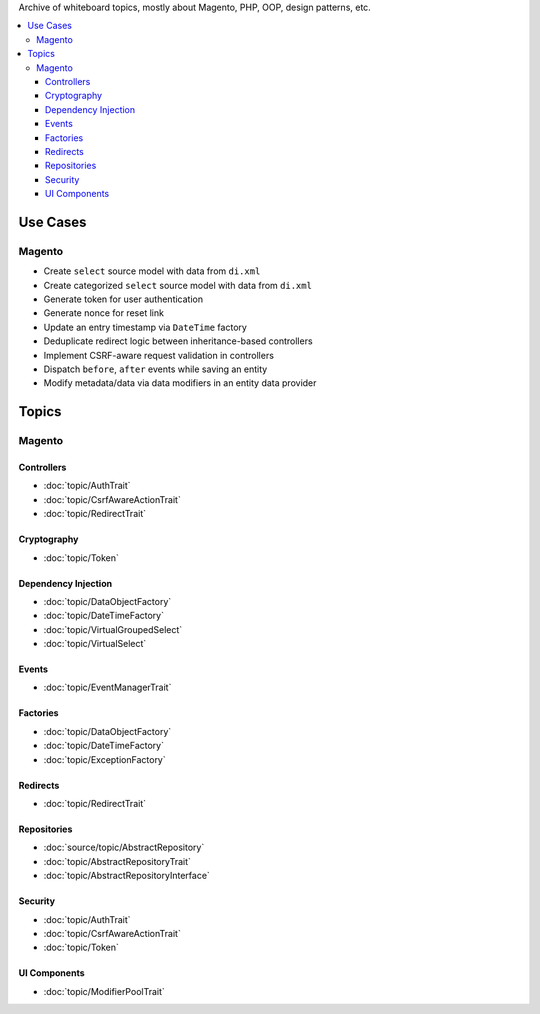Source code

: Archive of whiteboard topics, mostly about Magento, PHP, OOP, design patterns, etc.

.. contents:: :local:

Use Cases
=========

Magento
-------

* Create ``select`` source model with data from ``di.xml``
* Create categorized ``select`` source model with data from ``di.xml``
* Generate token for user authentication
* Generate nonce for reset link
* Update an entry timestamp via ``DateTime`` factory
* Deduplicate redirect logic between inheritance-based controllers
* Implement CSRF-aware request validation in controllers
* Dispatch ``before``, ``after`` events while saving an entity
* Modify metadata/data via data modifiers in an entity data provider

Topics
======

Magento
-------

Controllers
^^^^^^^^^^^

* :doc:`topic/AuthTrait`
* :doc:`topic/CsrfAwareActionTrait`
* :doc:`topic/RedirectTrait`

Cryptography
^^^^^^^^^^^^

* :doc:`topic/Token`

Dependency Injection
^^^^^^^^^^^^^^^^^^^^

* :doc:`topic/DataObjectFactory`
* :doc:`topic/DateTimeFactory`
* :doc:`topic/VirtualGroupedSelect`
* :doc:`topic/VirtualSelect`

Events
^^^^^^

* :doc:`topic/EventManagerTrait`

Factories
^^^^^^^^^

* :doc:`topic/DataObjectFactory`
* :doc:`topic/DateTimeFactory`
* :doc:`topic/ExceptionFactory`

Redirects
^^^^^^^^^

* :doc:`topic/RedirectTrait`

Repositories
^^^^^^^^^^^^

* :doc:`source/topic/AbstractRepository`
* :doc:`topic/AbstractRepositoryTrait`
* :doc:`topic/AbstractRepositoryInterface`

Security
^^^^^^^^

* :doc:`topic/AuthTrait`
* :doc:`topic/CsrfAwareActionTrait`
* :doc:`topic/Token`

UI Components
^^^^^^^^^^^^^

* :doc:`topic/ModifierPoolTrait`
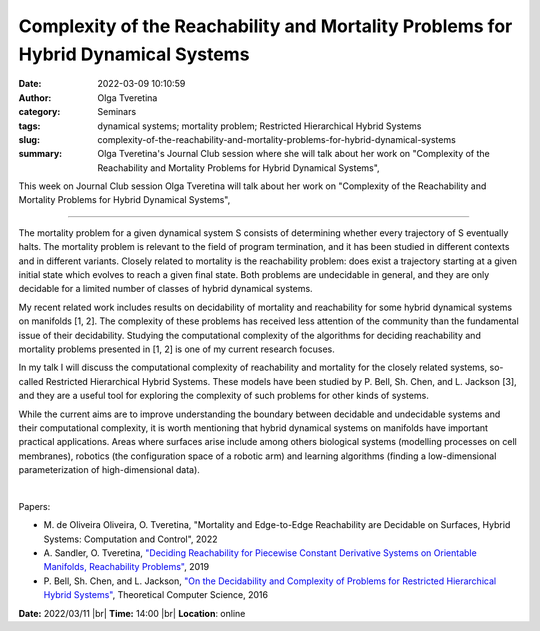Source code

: Complexity of the Reachability and Mortality Problems for Hybrid Dynamical Systems
#####################################################################################

:date: 2022-03-09 10:10:59
:author: Olga Tveretina
:category: Seminars
:tags: dynamical systems; mortality problem; Restricted Hierarchical Hybrid Systems
:slug: complexity-of-the-reachability-and-mortality-problems-for-hybrid-dynamical-systems
:summary: Olga Tveretina's Journal Club session where she will talk about her work on "Complexity of the Reachability and Mortality Problems for Hybrid Dynamical Systems",

This week on Journal Club session Olga Tveretina will talk about her work on "Complexity of the Reachability and Mortality Problems for Hybrid Dynamical Systems",

------------

The mortality problem for a given dynamical system S consists of determining
whether every trajectory of S eventually halts.  The mortality problem is
relevant to the field of program termination, and it has been studied in
different contexts and in different variants. Closely related to mortality is
the reachability problem: does exist a trajectory starting at a given initial
state which evolves to reach a given final state. Both problems are undecidable
in general, and they are only decidable for a limited number of classes of
hybrid dynamical systems.

My recent related work includes results on decidability of mortality and
reachability for some hybrid dynamical systems on manifolds [1, 2].  The
complexity of these problems has received less attention of the community than
the fundamental issue of their decidability. Studying the computational
complexity of the algorithms for deciding reachability and mortality problems
presented in [1, 2] is one of my current research focuses.

In my talk I will discuss the computational complexity of reachability and
mortality for the closely related systems, so-called Restricted Hierarchical
Hybrid Systems. These models have been studied by P. Bell, Sh. Chen, and L.
Jackson [3], and they are a useful tool for exploring the complexity of such
problems for other kinds of systems.

While the current aims are to improve understanding the boundary between
decidable and undecidable systems and their computational complexity, it is
worth mentioning that hybrid dynamical systems on manifolds have important
practical applications. Areas where surfaces arise include among others
biological systems (modelling processes on cell membranes), robotics (the
configuration space of a robotic arm) and learning algorithms (finding a
low-dimensional parameterization of high-dimensional data).

|

Papers:

- M. de Oliveira Oliveira, O. Tveretina, "Mortality and Edge-to-Edge Reachability are Decidable on Surfaces, Hybrid Systems: Computation and Control",
  2022
- A. Sandler, O. Tveretina, `"Deciding Reachability for Piecewise Constant Derivative Systems on Orientable Manifolds, Reachability Problems"
  <http://link.springer.com/10.1007/978-3-030-30806-3_14>`__, 2019
- P. Bell, Sh. Chen, and L. Jackson, `"On the Decidability and Complexity of Problems for Restricted Hierarchical Hybrid Systems"
  <https://linkinghub.elsevier.com/retrieve/pii/S0304397516304674>`__, Theoretical Computer Science, 2016


**Date:** 2022/03/11 |br|
**Time:** 14:00 |br|
**Location**: online

.. |br| raw:: html

	<br />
..........
• Try it: Exactly as written, reproduce the lines from the beginning of the material through the line with "Update an entry", and skip any picture.

• Reply:
Source code

: Archive of whiteboard topics, mostly about Magento, PHP, OOP, design patterns, etc.

.. contents:: :local:

Use Cases
=========

Magento
-------

* Create ``select`` source model with data from ``di.xml``
* Create categorized ``select`` source model with data from ``di.xml``
* Generate token for user authentication
* Generate nonce for reset link
* Update an entry timestamp via ``DateTime`` factory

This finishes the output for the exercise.